Notes of CS285: Deep Reinforcement Learning
Table of Contents
- The loss function for imitation learning (behavior clone and Dagger)
- Distribution
- Behaviour Clone (BC) vs. Dagger
- Discount factor γ
- Causality: policy cannot affect the previous reward
- Baselines in advantage
- Multithread and Multiprocess
- Fitted Q/value-iteration and Actor-Critic do not guarantee to converge.
- Make sampletrajactory multithread / multiprocess
The loss function for imitation learning (behavior clone and Dagger)
MSELoss()(dist.rsample(), expert_action)
I so this solution here. I feel this might be the intended solution because in the provided code, there is already a self.loss=MSELoss()
-dist.log_prob().sum(-1).mean()
- However, I think this is a better loss because it does not need the exact unnecessary randomness in
dist.rsample()
. As a piece of evidence, I notice this loss will yield a better EvalAverageReturn with shorter training steps and a smaller training batch size. - sum(-1) is to multiply 8 independent gaussian to make a joint Gaussian distribution; mean() instead of sum() so that the gradient contribution of each batch is the same no matter what is the batchsize. sum() will make each sample's contribution the same, so a larger batchsize will have a greater contribution.
Distribution
Discrete
prob: [0, 1] logprob: [-inf, 0]
Continuous
prob==likelihood: [0, +inf] logprob: [-inf, +inf]

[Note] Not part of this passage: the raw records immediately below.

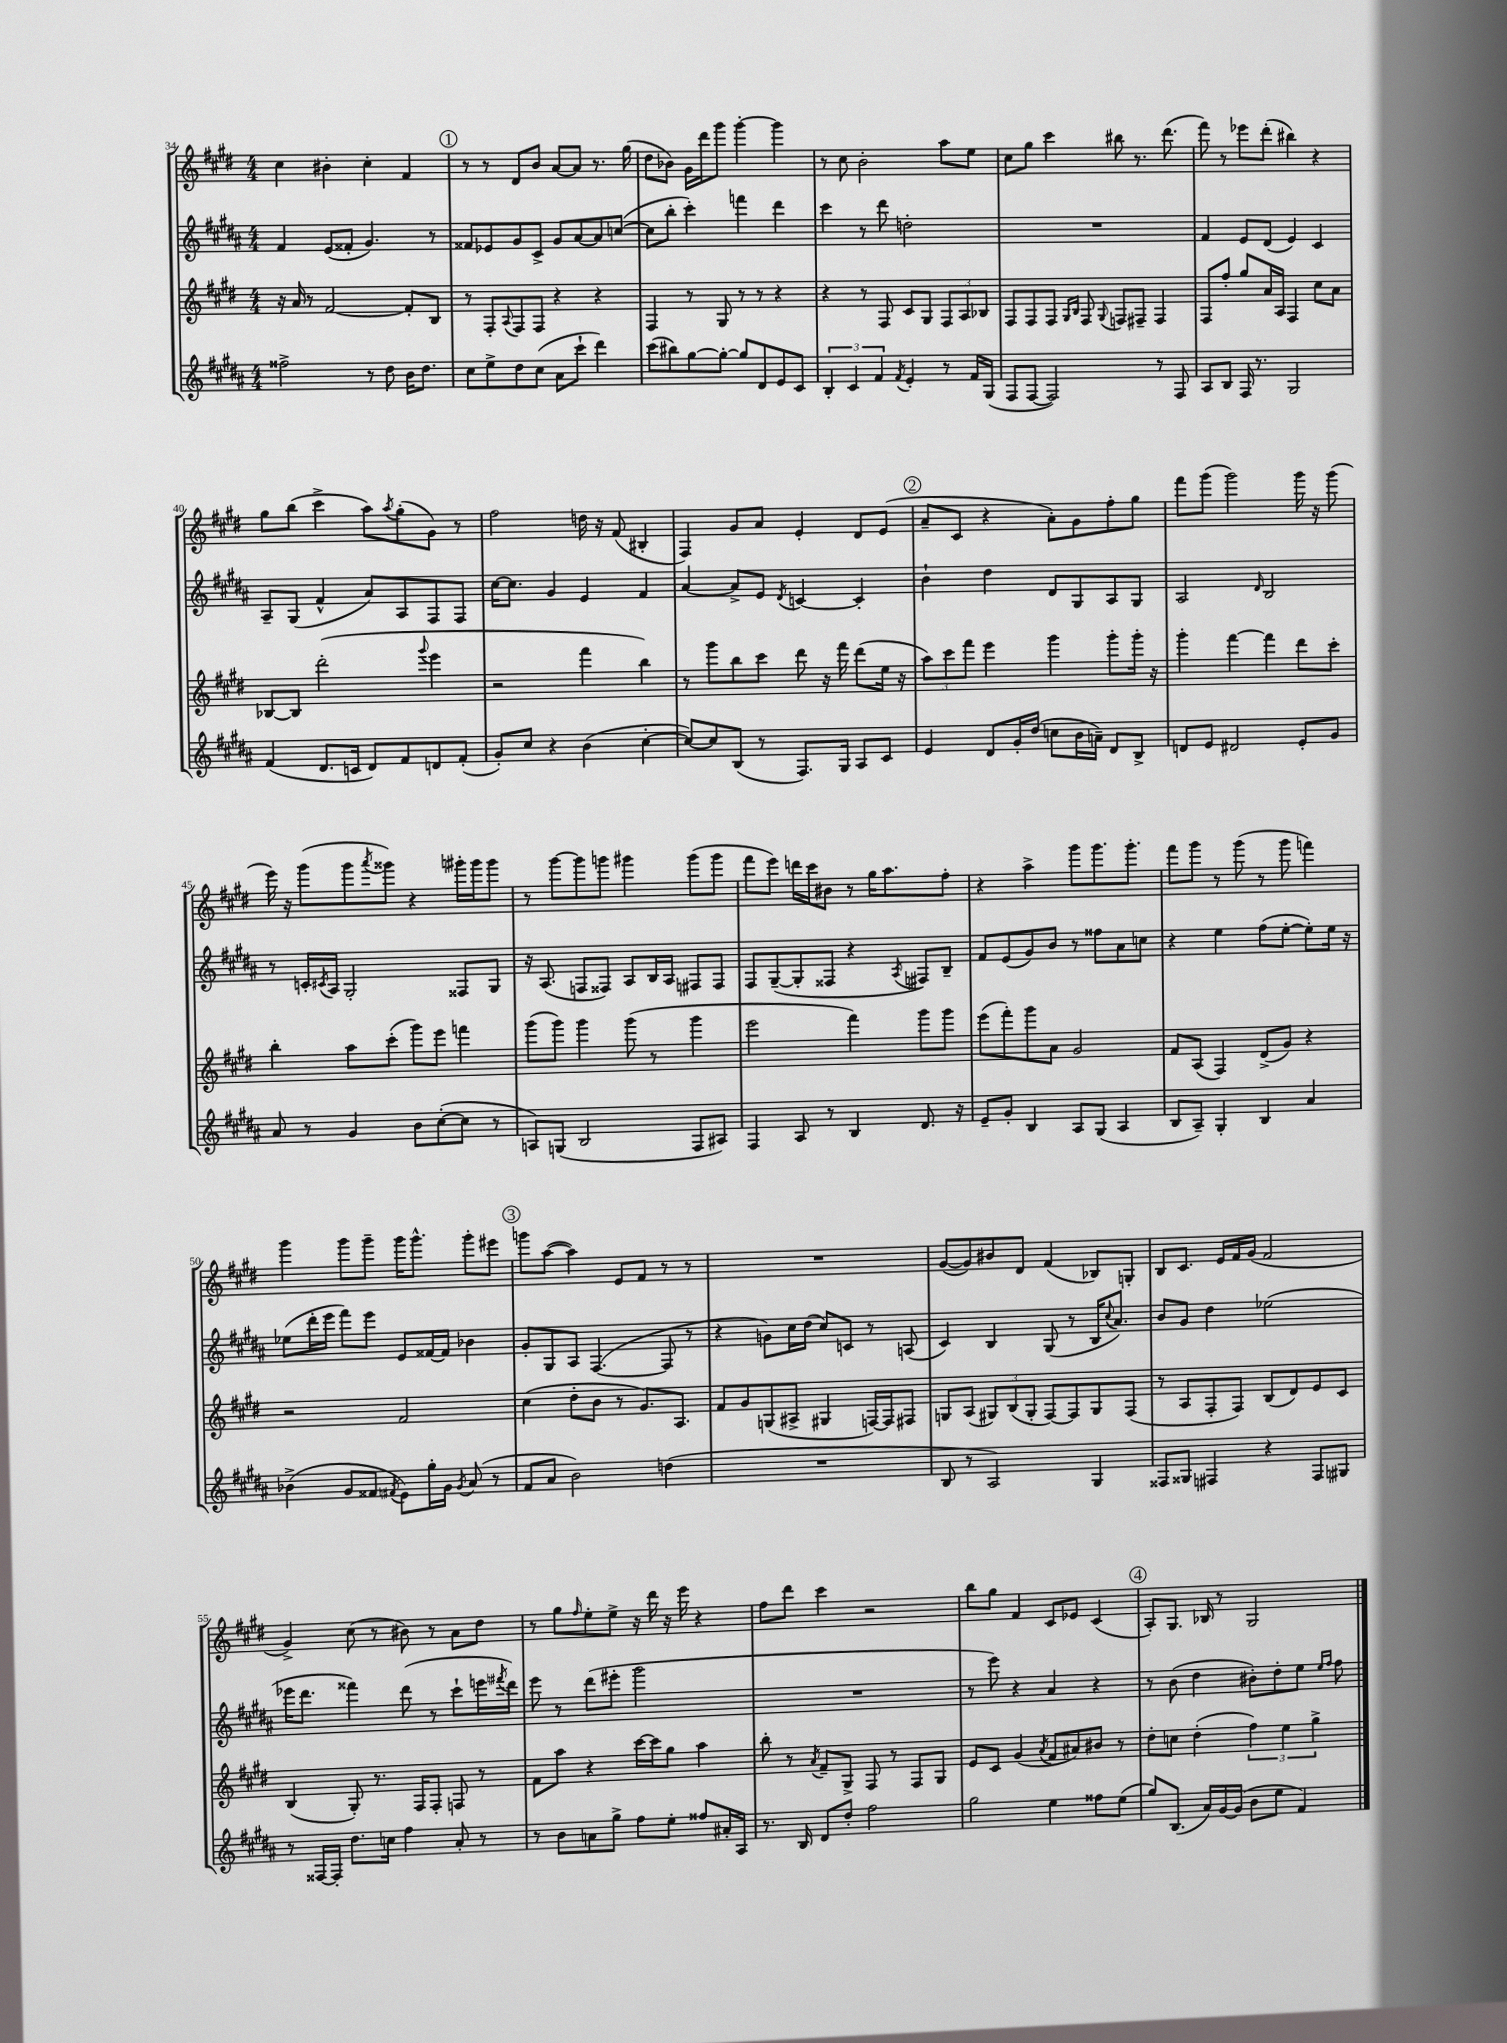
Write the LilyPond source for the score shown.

<<
\new StaffGroup <<
\new Staff = "s0" {
    \clef treble \key e \major \numericTimeSignature \time 4/4
    cis''4 bis'4-. cis''4-. fis'4 |
    \mark \markup { \circle "1" } r8 r8 dis'8 b'8 a'8~ a'8 r8. gis''16( |
    dis''8 bes'8) gis'16 dis'''16 gis'''8 gis'''4~-. gis'''4 |
    r8 cis''8 b'2-. a''8 e''8 |
    cis''8 gis''8 cis'''4 bis''8 r8. dis'''8.( |
    fis'''8) r8 ees'''8 dis'''8-.( bis''4) r4 |
    gis''8 b''8( cis'''4-> a''8) \acciaccatura { a''8 } gis''8-.( gis'8) r8 |
    fis''2 d''16 r16 fis'8( bis4-. |
    fis4) gis'8 a'8 e'4-. dis'8 e'8( |
    \mark \markup { \circle "2" } a'8-- cis'8 r4 a'8-.) gis'8 fis''8-. gis''8 |
    fis'''8 gis'''8( gis'''2) gis'''16 r16 gis'''8( |
    e'''16) r16 gis'''8( gis'''8 \acciaccatura { a'''8 } gisis'''8) r4 gis'''16-. gis'''16 gis'''8 |
    r8 gis'''8~ gis'''8 g'''8 gis'''4 gis'''8( gis'''8 |
    fis'''8 e'''8) d'''16 cis'''16 bis'8 r8 gis''16 a''8. fis''8-. |
    r4 a''4-> gis'''8 gis'''8. gis'''8.-. |
    fis'''8 gis'''8 r8 gis'''8( r8 gis'''8 f'''4) |
    gis'''4 gis'''8 gis'''8-- gis'''16 gis'''8.-^ gis'''8-. eis'''8 |
    \mark \markup { \circle "3" } g'''8 a''8~( a''4) e'8 fis'8 r8 r8 |
    R1 |
    gis'8~( gis'8) bis'8 dis'8 fis'4( bes8) g8-. |
    b8 cis'8. e'16 fis'16 gis'16( fis'2 |
    gis'4->) cis''8( r8 bis'8) r8 a'8 dis''8 |
    r8 gis''8 \grace { fis''16 } e''8-. e''8-> r16 dis'''16 r16 e'''16 r4 |
    fis''8 dis'''8 cis'''4 r2 |
    b''8 gis''8 fis'4 cis'8 ees'8 cis'4( |
    \mark \markup { \circle "4" } a8-.) gis8. bes16 r8 gis2 \bar "|." |
}
\new Staff = "s1" {
    \clef treble \key b \major \numericTimeSignature \time 4/4
    fis'4 e'8( fisis'8-. gis'4.) r8 |
    \mark \markup { \circle "1" } fisis'8 ees'8 gis'8 cis'8-> gis'8 ais'8~ ais'8 c''8~( |
    c''8 b''8-. cis'''4-.) f'''4 dis'''4 |
    cis'''4 r8 dis'''8 d''2-. |
    R1 |
    fis'4 e'8 dis'8( e'4) cis'4 |
    ais8-- gis8( fis'4-^ ais'8) ais8 fis8 fis8 |
    cis''16~ cis''8. gis'4 e'4 fis'4 |
    ais'4~ ais'8-> e'8 \acciaccatura { dis'8 } c'4~ c'4-. |
    \mark \markup { \circle "2" } b'4-! dis''4 dis'8 gis8 ais8 gis8 |
    ais2 \grace { dis'16 } b2 |
    r8 c'16-. \acciaccatura { cis'8 } ais16 gis2-. fisis8 gis8 |
    r16 ais8.( f8 fisis8) ais8 b16 ais16 fis8 fis8 |
    fis8 gis8~--( gis8-. fisis8 r4 \acciaccatura { ais8 } fis8) b8-- |
    fis'8 e'8( gis'8) b'8 r8 fisis''8 ais'8 c''8 |
    r4 e''4 fis''8( e''8~-. e''8-.) e''16 r16 |
    ees''8( dis'''16-. e'''16 fis'''8) e'''8 e'8 fisis'16~ fisis'16 bes'4 |
    \mark \markup { \circle "3" } gis'8-. gis8 ais8 fis4.~( fis8 r8 |
    r4 g'8) cis''16 dis''16( cis''8) c'8 r8 a8( |
    cis'4) b4 gis8( r8 b16 \appoggiatura { cis''8 } ais'8.) |
    b'8 gis'8 dis''4 ees''2( |
    ees'''16 dis'''8. fisis'''4) dis'''8( r8 cis'''8-! e'''16 \acciaccatura { fis'''8 } dis'''16) |
    e'''8 r8 dis'''8( eis'''8-. gis'''2 |
    R1 |
    r8 e'''8) r4 ais'4 r4 |
    \mark \markup { \circle "4" } r8 b'8( dis''4 bis'8-.) dis''8-. e''8 \grace { e''16 fis''16 } fis''8 \bar "|." |
}
\new Staff = "s2" {
    \clef treble \key e \major \numericTimeSignature \time 4/4
    r16 a'16 r8 fis'2~ fis'8-. b8 |
    \mark \markup { \circle "1" } r8 fis8-. \appoggiatura { a8 } fis8 fis8 r4 r4 |
    fis4 r8 gis8 r8 r8 r4 |
    r4 r8 fis8 cis'8 gis8 \tuplet 3/2 { fis8 a8 bes8 } |
    fis8 fis8 fis8 \grace { gis16 b16 } fis8 \appoggiatura { gis8 } f8 fis8-- fis4 |
    fis8 fis''8-. gis''8 a'16 a16 fis4 cis''8 a'8 |
    bes8~ bes8 dis'''2-.( \appoggiatura { gis'''8 } e'''4 |
    r2 fis'''4 b''4) |
    r8 gis'''8 b''8 cis'''8 dis'''8 r16 fis'''16 dis'''8( e''16 r16 |
    \mark \markup { \circle "2" } \tuplet 3/2 { a''8) cis'''8 fis'''8 } e'''4 gis'''4 gis'''8-. gis'''16-. r16 |
    gis'''4-. fis'''4~ fis'''4 dis'''8 cis'''8-. |
    b''4-. a''8 cis'''8-.( gis'''8) e'''8 f'''4 |
    gis'''8( gis'''8) gis'''4 gis'''8( r8 gis'''4 |
    e'''2 fis'''4) gis'''8 gis'''8 |
    e'''8( fis'''8-.) gis'''8 a'8 gis'2 |
    fis'8 a8( fis4) dis'8->( gis'8) r4 |
    r2 fis'2 |
    \mark \markup { \circle "3" } cis''4( dis''8-. b'8 r8 gis'8.) a8. |
    fis'8 gis'8 g8( ais8-> gis4 f16~) f16 fis8 |
    g8 a8( \tuplet 3/2 { gis8) b8( gis8-. } fis8~) fis8 gis8 fis8( |
    r8 a8 fis8-. fis8) b8( dis'8) e'8 cis'8 |
    b4( gis8-.) r8. fis16 fis8-. f8 r8 |
    fis'8 a''8 r4 cis'''16~ cis'''16 gis''8 a''4 |
    b''8-. r8 \acciaccatura { a'8 } fis'8-- gis8-> fis8 r8 fis8 gis8 |
    e'8 cis'8 gis'4( \acciaccatura { a'8 } fis'8 ais'8) bis'8 r8 |
    \mark \markup { \circle "4" } dis''8-. c''8 dis''4-.( \tuplet 3/2 { fis''4) e''4 gis''4-> } \bar "|." |
}
\new Staff = "s3" {
    \clef treble \key b \major \numericTimeSignature \time 4/4
    fisis''2-> r8 dis''8 b'16 dis''8. |
    \mark \markup { \circle "1" } cis''8 e''8-> dis''8 cis''8( ais'8 cis'''8-! dis'''4) |
    cis'''8( bis''8) gis''8~ gis''8~-. gis''8 dis'8 e'8 cis'8 |
    \tuplet 3/2 { b4-. cis'4 fis'4 } \acciaccatura { fis'8 } e'4-. r8 fis'16 gis16( |
    fis8 fis8~ fis2) r8 fis8 |
    ais8 b8 fis16 r8. gis2 |
    fis'4( dis'8. c'16 dis'8) fis'8 d'8 fis'8-.( |
    gis'8-.) cis''8 r4 b'4( cis''4~-. |
    cis''8~) cis''8 b8( r8 fis8.) gis16 ais8 cis'8 |
    \mark \markup { \circle "2" } e'4 dis'8 gis'16-. dis''16( c''8 b'16 a'16--) dis'8 b8-> |
    d'8 e'8 dis'2 e'8-. gis'8 |
    ais'8 r8 gis'4 b'8 cis''8~-.( cis''8 r8 |
    a8) g8( b2 fis8 ais8) |
    fis4 ais8 r8 b4 dis'8. r16 |
    e'8-- gis'8-. b4 ais8 gis8( ais4 |
    b8 ais8--) gis4-. b4 ais'4 |
    bes'4->( gis'8 fisis'8 \acciaccatura { fis'8 } e'8) gis''16-. gis'16 \acciaccatura { gis'8 } ais'8( r8 |
    \mark \markup { \circle "3" } fis'8 ais'8 b'2) d''4( |
    R1 |
    b8 r8 ais2) gis4 |
    fisis8 gisis8 fis4 r4 fis8 gis8 |
    r8 fisis16~ fisis16-. dis''8. c''16 fis''4 ais'8-. r8 |
    r8 b'8 a'8 gis''8-> fis''8 e''8-. fisis''8 ais'16-. ais16 |
    r8. b16 dis'8 dis''8-. fis''2 |
    gis''2 e''4 fisis''8 e''8( |
    \mark \markup { \circle "4" } gis''8) b8.( ais'16) gis'16~ gis'16( b'8 e''8 fis'4) \bar "|." |
}
>>
>>
\layout { \context { \Score currentBarNumber = #34 } }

Normal as indenpendent Gaussian
- multiply all the prob or sum all the logprob
Behaviour Clone (BC) vs. Dagger
control total training steps and the model the same
- For easy experiments like Ant, Dagger is just slightly better than BC (I keep the total training steps the same for BC and Dagger).
- For hard experiments like Humanoid, Dagger is just 2x better than BC (I keep the total training steps the same for BC and Dagger). I increased the training iteration another 5x (also the amount of data labeled by expert 5x), Dagger is more than 10x better than BC.
- I think this is partly because Dagger sees much more various data than BC
also control the total amount of data the same
- For easy experiments like Ant, Dagger is just slightly better than BC (I keep the total training steps the same for BC and Dagger).
- For hard experiments like Humanoid, it is too hard to train a good model with just 2000 data samples (The amount of expert data I have for BC).
Discount factor γ
The effect is that it modifies the MDP by adding a death state. And 1 - γ is the probability of transiting into the death state.
Causality: policy cannot affect the previous reward
The reason we can remove sum0t-1 is that its expectation is 0. In the lecture, he mentioned the proof is somewhat involved. However, I think there must be some additional requirements for the reward, e.g. centered.
Baselines in advantage
To subtract a baseline, b must have nothing to do with actions. b can be a constant or a function of states. The proof of b=const case is simple; however, in lecture 6, he mentioned it can also be proved if b=f(s).
Multithread and Multiprocess
hw2 bonus question is to make sampletrajectories multithread. However, after multi-threading, it is much slower (the more threads, the slower). I guess, 1) something under the hood does not release GIL, for example, gym? 2) it is already fast on my machine < 1ms, so the overhead of thread is more significant. Multiprocess does not work because it uses fork, and CUDA does not work on fork. P.S. batchsize = 50k
Fitted Q/value-iteration and Actor-Critic do not guarantee to converge.
- Q/value-iteration (Bellman equation part) converges
- Deep learning fits the Q/value function part also converges
- However, the combination of these two no longer guarantees to converge.
- For the same reason, the critic part in AC does not guarantee to converge either.
Make sampletrajactory multithread / multiprocess
- before multithread / multiprocess, only one CPU is used at 100%. Even without setting the OPENBLASNUMTHREADS=1.
- multithread works; however, all CPUs work at ~10%, and the total time is 3x longer than single thread.
- multiprocess crashes (because of the way torch uses CUDA. Some extra work is needed to get this work.); however, all CPUs go to 100% before crash.
- I think something (env or torch) does not release GIL.